--- Entries supplied Enclosed Below ---

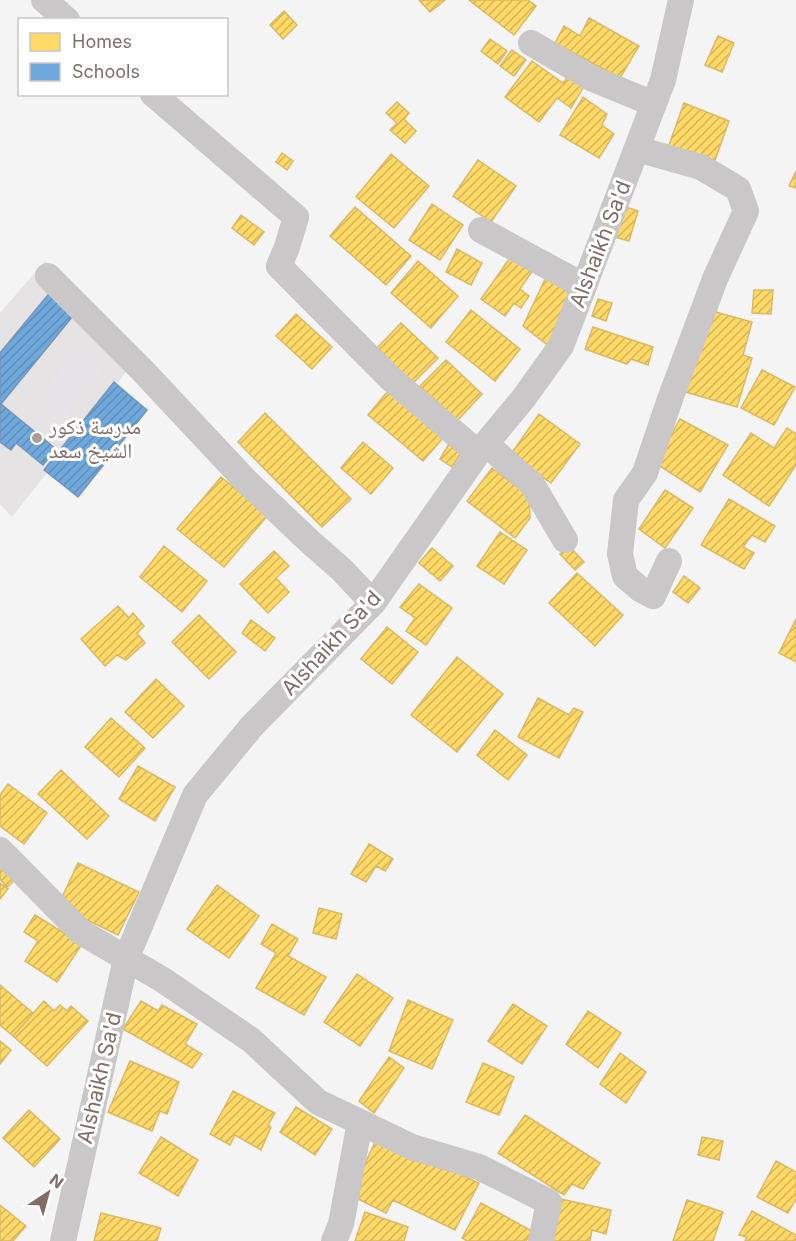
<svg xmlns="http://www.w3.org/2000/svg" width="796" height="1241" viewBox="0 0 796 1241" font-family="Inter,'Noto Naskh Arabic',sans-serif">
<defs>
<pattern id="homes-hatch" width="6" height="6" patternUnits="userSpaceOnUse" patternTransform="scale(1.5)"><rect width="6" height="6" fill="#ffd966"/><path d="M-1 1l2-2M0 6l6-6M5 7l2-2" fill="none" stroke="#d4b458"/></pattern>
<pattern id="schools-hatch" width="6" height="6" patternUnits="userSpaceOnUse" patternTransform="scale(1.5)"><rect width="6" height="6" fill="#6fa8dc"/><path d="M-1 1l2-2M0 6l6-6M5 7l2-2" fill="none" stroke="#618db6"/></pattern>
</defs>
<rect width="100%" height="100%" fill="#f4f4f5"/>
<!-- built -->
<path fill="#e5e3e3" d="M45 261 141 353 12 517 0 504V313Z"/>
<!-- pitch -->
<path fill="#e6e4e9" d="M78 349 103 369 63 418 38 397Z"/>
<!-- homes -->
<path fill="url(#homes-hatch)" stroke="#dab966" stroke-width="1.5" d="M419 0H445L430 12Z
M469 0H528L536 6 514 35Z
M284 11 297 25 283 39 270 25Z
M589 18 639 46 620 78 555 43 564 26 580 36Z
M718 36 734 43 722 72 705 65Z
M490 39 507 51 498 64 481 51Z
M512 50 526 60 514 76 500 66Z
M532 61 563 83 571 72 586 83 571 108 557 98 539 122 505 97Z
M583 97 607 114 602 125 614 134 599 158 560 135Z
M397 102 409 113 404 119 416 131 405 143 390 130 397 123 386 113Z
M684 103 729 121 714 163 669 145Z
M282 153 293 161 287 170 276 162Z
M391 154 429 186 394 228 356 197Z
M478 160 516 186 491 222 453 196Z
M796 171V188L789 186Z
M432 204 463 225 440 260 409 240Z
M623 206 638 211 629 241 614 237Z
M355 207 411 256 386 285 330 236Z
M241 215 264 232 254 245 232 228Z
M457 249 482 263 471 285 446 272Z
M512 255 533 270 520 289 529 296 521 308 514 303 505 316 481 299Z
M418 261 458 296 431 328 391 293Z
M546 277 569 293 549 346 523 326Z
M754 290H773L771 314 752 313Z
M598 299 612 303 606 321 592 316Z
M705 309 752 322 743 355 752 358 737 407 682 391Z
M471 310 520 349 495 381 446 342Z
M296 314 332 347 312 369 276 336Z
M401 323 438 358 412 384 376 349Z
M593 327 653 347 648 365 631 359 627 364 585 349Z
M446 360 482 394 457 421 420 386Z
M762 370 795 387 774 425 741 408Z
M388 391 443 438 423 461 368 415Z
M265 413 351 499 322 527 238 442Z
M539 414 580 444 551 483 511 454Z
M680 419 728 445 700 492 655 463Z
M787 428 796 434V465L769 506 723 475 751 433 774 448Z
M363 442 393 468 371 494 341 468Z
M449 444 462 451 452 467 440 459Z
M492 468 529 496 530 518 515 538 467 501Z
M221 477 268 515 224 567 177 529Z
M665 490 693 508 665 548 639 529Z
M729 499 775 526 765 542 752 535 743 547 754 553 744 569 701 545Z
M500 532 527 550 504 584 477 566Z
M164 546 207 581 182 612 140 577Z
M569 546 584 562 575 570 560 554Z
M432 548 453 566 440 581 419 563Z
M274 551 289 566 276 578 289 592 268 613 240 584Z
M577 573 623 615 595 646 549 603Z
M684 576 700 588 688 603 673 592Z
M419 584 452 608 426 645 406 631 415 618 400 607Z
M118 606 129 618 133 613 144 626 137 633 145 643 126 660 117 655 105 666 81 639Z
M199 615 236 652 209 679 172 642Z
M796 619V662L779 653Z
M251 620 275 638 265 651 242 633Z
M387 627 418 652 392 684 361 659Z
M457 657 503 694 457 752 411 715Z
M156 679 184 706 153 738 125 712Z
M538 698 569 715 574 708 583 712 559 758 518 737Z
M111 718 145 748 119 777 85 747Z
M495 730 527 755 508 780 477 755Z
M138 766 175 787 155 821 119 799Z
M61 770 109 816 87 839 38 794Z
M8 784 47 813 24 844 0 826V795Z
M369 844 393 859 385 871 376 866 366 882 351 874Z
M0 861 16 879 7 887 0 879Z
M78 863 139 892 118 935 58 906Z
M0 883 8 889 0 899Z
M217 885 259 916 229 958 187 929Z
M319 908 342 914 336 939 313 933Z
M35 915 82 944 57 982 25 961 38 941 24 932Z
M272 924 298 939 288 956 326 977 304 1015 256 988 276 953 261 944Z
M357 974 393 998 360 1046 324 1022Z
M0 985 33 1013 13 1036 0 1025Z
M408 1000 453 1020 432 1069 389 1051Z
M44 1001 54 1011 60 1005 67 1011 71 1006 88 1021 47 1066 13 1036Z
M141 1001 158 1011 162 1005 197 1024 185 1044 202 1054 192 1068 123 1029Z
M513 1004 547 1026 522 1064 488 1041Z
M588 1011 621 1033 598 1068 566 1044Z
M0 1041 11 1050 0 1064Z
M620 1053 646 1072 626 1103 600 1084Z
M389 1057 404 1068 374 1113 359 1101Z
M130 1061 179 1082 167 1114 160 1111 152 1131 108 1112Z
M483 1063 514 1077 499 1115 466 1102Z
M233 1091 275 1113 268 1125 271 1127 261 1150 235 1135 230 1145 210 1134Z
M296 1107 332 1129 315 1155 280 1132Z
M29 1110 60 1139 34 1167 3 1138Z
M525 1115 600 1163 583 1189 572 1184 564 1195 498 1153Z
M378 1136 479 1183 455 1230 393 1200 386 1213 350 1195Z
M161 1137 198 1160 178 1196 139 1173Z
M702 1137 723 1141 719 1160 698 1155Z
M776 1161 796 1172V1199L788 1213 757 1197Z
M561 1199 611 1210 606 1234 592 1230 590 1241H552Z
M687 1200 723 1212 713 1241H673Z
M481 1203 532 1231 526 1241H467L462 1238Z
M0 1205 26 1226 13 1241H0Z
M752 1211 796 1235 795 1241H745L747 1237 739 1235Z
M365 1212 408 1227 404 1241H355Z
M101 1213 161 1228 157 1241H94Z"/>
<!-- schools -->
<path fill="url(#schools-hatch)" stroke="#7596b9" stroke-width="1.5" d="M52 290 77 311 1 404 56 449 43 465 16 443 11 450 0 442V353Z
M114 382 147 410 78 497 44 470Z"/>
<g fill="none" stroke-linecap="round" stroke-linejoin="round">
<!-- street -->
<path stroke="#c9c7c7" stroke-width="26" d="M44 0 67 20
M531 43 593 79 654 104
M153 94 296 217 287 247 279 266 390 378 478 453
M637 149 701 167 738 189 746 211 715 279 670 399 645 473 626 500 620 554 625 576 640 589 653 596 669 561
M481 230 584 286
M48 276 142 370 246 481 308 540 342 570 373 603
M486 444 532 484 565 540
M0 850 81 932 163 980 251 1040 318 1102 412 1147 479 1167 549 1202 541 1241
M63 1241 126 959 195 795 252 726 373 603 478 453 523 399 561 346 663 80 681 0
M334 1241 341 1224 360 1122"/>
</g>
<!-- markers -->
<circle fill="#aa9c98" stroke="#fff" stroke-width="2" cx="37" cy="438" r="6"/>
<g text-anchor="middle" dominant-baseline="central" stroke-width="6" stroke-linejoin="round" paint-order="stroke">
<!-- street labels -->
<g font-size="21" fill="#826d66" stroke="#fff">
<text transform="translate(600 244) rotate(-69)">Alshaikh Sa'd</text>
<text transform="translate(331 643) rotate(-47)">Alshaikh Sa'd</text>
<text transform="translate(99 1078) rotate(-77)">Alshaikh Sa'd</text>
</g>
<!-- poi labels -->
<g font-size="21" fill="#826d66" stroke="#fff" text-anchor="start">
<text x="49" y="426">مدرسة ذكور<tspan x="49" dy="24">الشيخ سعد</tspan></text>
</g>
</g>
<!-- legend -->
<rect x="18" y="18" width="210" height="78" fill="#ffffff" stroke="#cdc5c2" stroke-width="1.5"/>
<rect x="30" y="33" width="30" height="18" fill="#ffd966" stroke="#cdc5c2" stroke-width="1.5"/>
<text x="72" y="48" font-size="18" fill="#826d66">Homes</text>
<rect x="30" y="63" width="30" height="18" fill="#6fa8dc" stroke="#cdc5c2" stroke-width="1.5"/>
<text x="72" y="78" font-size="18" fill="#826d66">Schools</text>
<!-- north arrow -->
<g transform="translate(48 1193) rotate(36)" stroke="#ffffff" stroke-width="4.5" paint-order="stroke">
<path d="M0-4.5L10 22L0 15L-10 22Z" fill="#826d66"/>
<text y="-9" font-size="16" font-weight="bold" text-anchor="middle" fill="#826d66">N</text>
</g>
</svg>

--- End of Enclosed Entries supplied ---

- _Directions_:
Repeat, word for word, the lines above between the line holding "M776 1161 796 1172V1199L788 1213 757 1197Z" and the line holding "<!-- north arrow -->", inclusive; omit everything else.

- _Expected answer_:
M776 1161 796 1172V1199L788 1213 757 1197Z
M561 1199 611 1210 606 1234 592 1230 590 1241H552Z
M687 1200 723 1212 713 1241H673Z
M481 1203 532 1231 526 1241H467L462 1238Z
M0 1205 26 1226 13 1241H0Z
M752 1211 796 1235 795 1241H745L747 1237 739 1235Z
M365 1212 408 1227 404 1241H355Z
M101 1213 161 1228 157 1241H94Z"/>
<!-- schools -->
<path fill="url(#schools-hatch)" stroke="#7596b9" stroke-width="1.5" d="M52 290 77 311 1 404 56 449 43 465 16 443 11 450 0 442V353Z
M114 382 147 410 78 497 44 470Z"/>
<g fill="none" stroke-linecap="round" stroke-linejoin="round">
<!-- street -->
<path stroke="#c9c7c7" stroke-width="26" d="M44 0 67 20
M531 43 593 79 654 104
M153 94 296 217 287 247 279 266 390 378 478 453
M637 149 701 167 738 189 746 211 715 279 670 399 645 473 626 500 620 554 625 576 640 589 653 596 669 561
M481 230 584 286
M48 276 142 370 246 481 308 540 342 570 373 603
M486 444 532 484 565 540
M0 850 81 932 163 980 251 1040 318 1102 412 1147 479 1167 549 1202 541 1241
M63 1241 126 959 195 795 252 726 373 603 478 453 523 399 561 346 663 80 681 0
M334 1241 341 1224 360 1122"/>
</g>
<!-- markers -->
<circle fill="#aa9c98" stroke="#fff" stroke-width="2" cx="37" cy="438" r="6"/>
<g text-anchor="middle" dominant-baseline="central" stroke-width="6" stroke-linejoin="round" paint-order="stroke">
<!-- street labels -->
<g font-size="21" fill="#826d66" stroke="#fff">
<text transform="translate(600 244) rotate(-69)">Alshaikh Sa'd</text>
<text transform="translate(331 643) rotate(-47)">Alshaikh Sa'd</text>
<text transform="translate(99 1078) rotate(-77)">Alshaikh Sa'd</text>
</g>
<!-- poi labels -->
<g font-size="21" fill="#826d66" stroke="#fff" text-anchor="start">
<text x="49" y="426">مدرسة ذكور<tspan x="49" dy="24">الشيخ سعد</tspan></text>
</g>
</g>
<!-- legend -->
<rect x="18" y="18" width="210" height="78" fill="#ffffff" stroke="#cdc5c2" stroke-width="1.5"/>
<rect x="30" y="33" width="30" height="18" fill="#ffd966" stroke="#cdc5c2" stroke-width="1.5"/>
<text x="72" y="48" font-size="18" fill="#826d66">Homes</text>
<rect x="30" y="63" width="30" height="18" fill="#6fa8dc" stroke="#cdc5c2" stroke-width="1.5"/>
<text x="72" y="78" font-size="18" fill="#826d66">Schools</text>
<!-- north arrow -->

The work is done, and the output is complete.